3）查询 prometheus_http_requests_total 指标中 code=200 的时间序列中最多的5个时间序列：

topk(5, prometheus_http_requests_total{code="200"})

4、Prometheus 监控案例

4.1 监控 Spring Boot 应用

Spring Boot 提供了 Spring Boot Actuator，用于监控和管理 Spring Boot 应用程序的功能。它提供了一系列的端点（Endpoints），这些端点可以暴露应用程序的内部状态，包括健康检查、度量信息、环境信息、审计事件、应用配置等。

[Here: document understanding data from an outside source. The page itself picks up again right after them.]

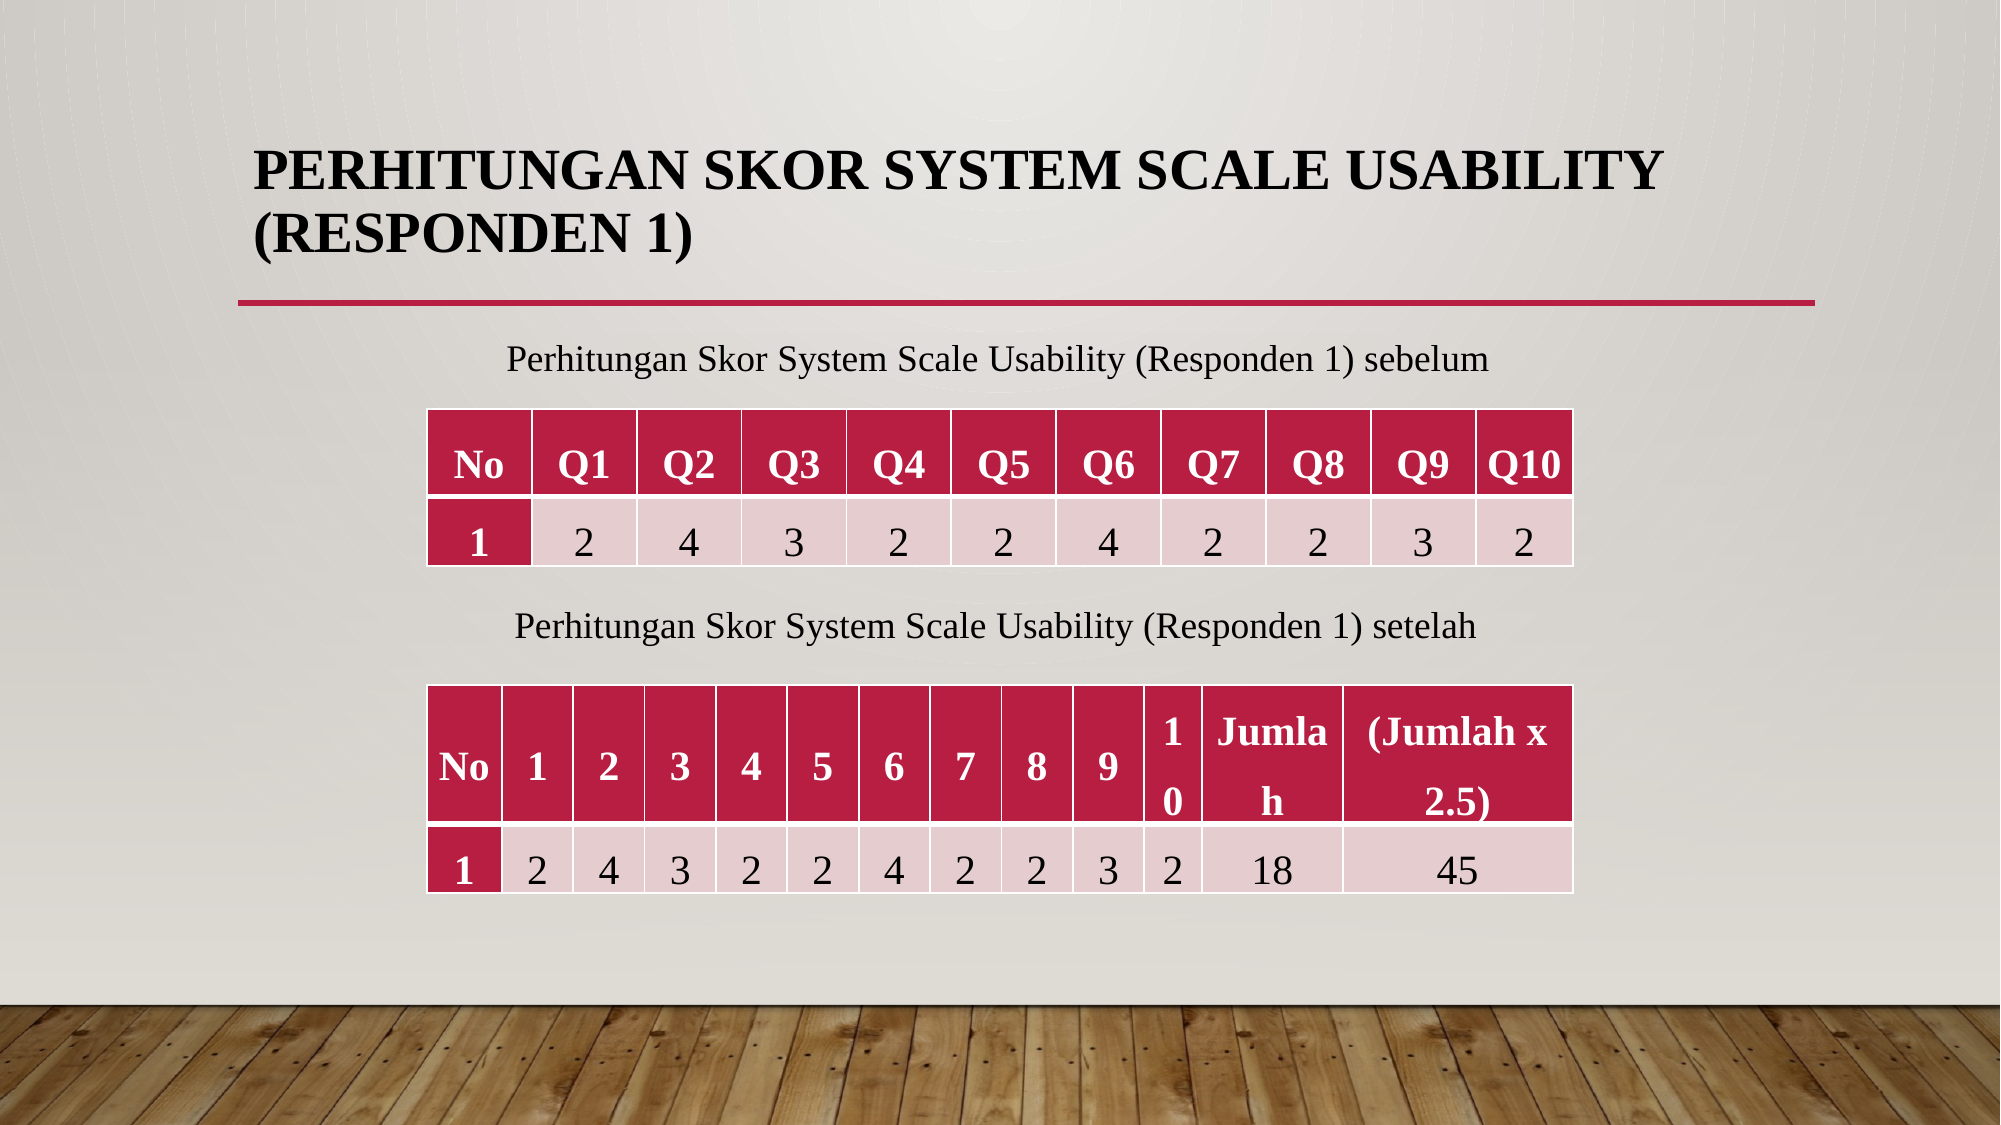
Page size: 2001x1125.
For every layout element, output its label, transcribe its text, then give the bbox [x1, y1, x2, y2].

table_header Q9 [1372, 410, 1475, 494]
table_header 3 [645, 686, 715, 821]
table_cell 18 [1203, 827, 1342, 892]
picture [0, 1005, 2000, 1125]
table_header 2 [574, 686, 644, 821]
table_header Q5 [952, 410, 1055, 494]
table_cell 2 [1267, 499, 1370, 565]
table_cell 4 [860, 827, 929, 892]
table_cell 2 [788, 827, 858, 892]
table_cell 2 [503, 827, 572, 892]
table_header 4 [717, 686, 786, 821]
table_header 1 [503, 686, 572, 821]
table_cell 3 [1074, 827, 1143, 892]
table_header Q7 [1162, 410, 1265, 494]
table_cell 4 [574, 827, 644, 892]
table_cell 45 [1344, 827, 1572, 892]
table_cell 3 [742, 499, 846, 565]
table_cell 2 [533, 499, 636, 565]
table_header Q10 [1477, 410, 1572, 494]
table_header Q3 [742, 410, 846, 494]
table_header Q8 [1267, 410, 1370, 494]
table_header 5 [788, 686, 858, 821]
table_cell 2 [1002, 827, 1072, 892]
table_cell 2 [931, 827, 1001, 892]
table_header Q6 [1057, 410, 1160, 494]
table_header No [428, 410, 531, 494]
table_header Q2 [638, 410, 741, 494]
table_header Q1 [533, 410, 636, 494]
table_header No [428, 686, 501, 821]
table_cell 2 [717, 827, 786, 892]
table_header 7 [931, 686, 1001, 821]
table_cell 2 [847, 499, 950, 565]
table_cell 2 [1145, 827, 1201, 892]
table_header 8 [1002, 686, 1072, 821]
table_cell 3 [1372, 499, 1475, 565]
table_header 9 [1074, 686, 1143, 821]
table_cell 2 [952, 499, 1055, 565]
table_cell 1 [428, 827, 501, 892]
table_cell 4 [638, 499, 741, 565]
table_header Jumlah [1203, 686, 1342, 821]
table_header Q4 [847, 410, 950, 494]
table_header 10 [1145, 686, 1201, 821]
table_header (Jumlah x 2.5) [1344, 686, 1572, 821]
title Perhitungan Skor System Scale Usability (Responden 1) [238, 131, 1814, 305]
text_box Perhitungan Skor System Scale Usability (Responden 1) setelah [499, 594, 1501, 654]
text_box Perhitungan Skor System Scale Usability (Responden 1) sebelum [491, 326, 1560, 386]
table_cell 1 [428, 499, 531, 565]
table_cell 4 [1057, 499, 1160, 565]
table_cell 3 [645, 827, 715, 892]
table_header 6 [860, 686, 929, 821]
table_cell 2 [1477, 499, 1572, 565]
table_cell 2 [1162, 499, 1265, 565]
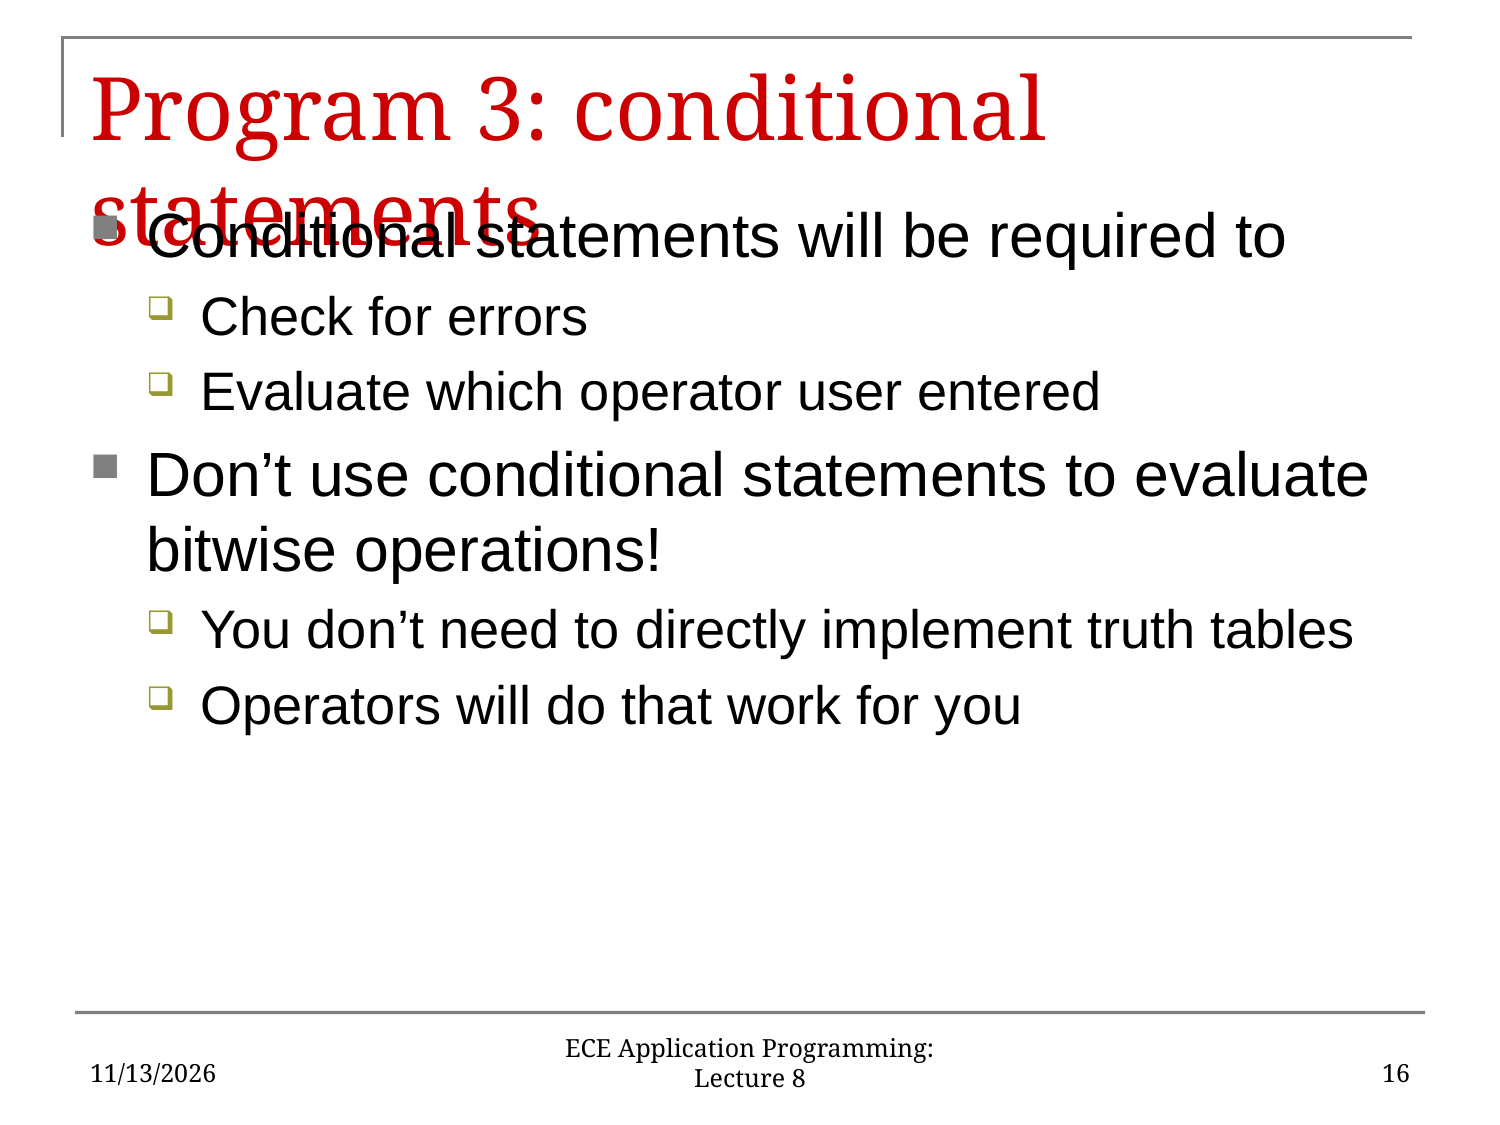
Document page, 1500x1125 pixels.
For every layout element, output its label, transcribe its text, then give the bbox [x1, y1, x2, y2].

list Conditional statements will be required to Check for errors Evaluate which operator user entered Don’t use conditional statements to evaluate bitwise operations! You don’t need to directly implement truth tables Operators will do that work for you [75, 187, 1425, 1006]
title Program 3: conditional statements [75, 45, 1425, 163]
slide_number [74, 1023, 426, 1100]
slide_number 16 [1074, 1023, 1426, 1100]
footer ECE Application Programming: Lecture 8 [512, 1024, 988, 1101]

通过这些端点，开发者和运维人员可以实时地监控和管理应用程序。

步骤：

添加依赖：

<dependencies>
    <!-- Spring Boot Actuator -->
    <dependency>
        <groupId>org.springframework.boot</groupId>
        <artifactId>spring-boot-starter-actuator</artifactId>
    </dependency>
    <!-- Micrometer Prometheus Registry -->
    <dependency>
        <groupId>io.micrometer</groupId>
        <artifactId>micrometer-registry-prometheus</artifactId>
        <scope>runtime</scope>
    </dependency>
</dependencies>

配置文件：

 # 暴露所有可用的 Actuator 端点
management:
    endpoints:
        web:
            exposure:
                include: '*'
    # 健康检查配置
    endpoint:
        health:
            show-details: ALWAYS

启动并配置 Prometheus：下载 Prometheus，通过编写配置文件抓取指标地址（即 Spring Boot 应用地址）。

scrape_configs:
  - job_name: 'spring-boot-application'
    metrics_path: '/actuator/prometheus'
    static_configs:
      - targets: ['localhost:8080']

使用 Grafana 可视化查看指标：安装 Grafana 并在其中配置 Prometheus 作为数据源，然后创建仪表盘来展示监控数据。

4.2 监控 Linux 系统

步骤:

在目标 Linux 服务器上安装 Node Exporter。
下载并解压 Node Exporter 到 /usr/loca l目录。
启动Node Exporter服务。
在Prometheus配置文件 prometheus.yml 中添加 scrape 配置。

scrape_configs:
  - job_name: 'node'
    static_configs:
      - targets: ['<Linux服务器IP>:9100']

重启 Prometheus 服务以加载新的配置。

4.3 监控中间件

如：监控 Redis

步骤:

在 Redis 服务器上安装 Redis Exporter。
在 Prometheus 配置文件 prometheus.yml 中添加 scrape 配置。

scrape_configs:
  - job_name: 'redis'
    static_configs:
      - targets: ['<Redis服务器IP>:9121']

重启 Prometheus 服务以加载新的配置。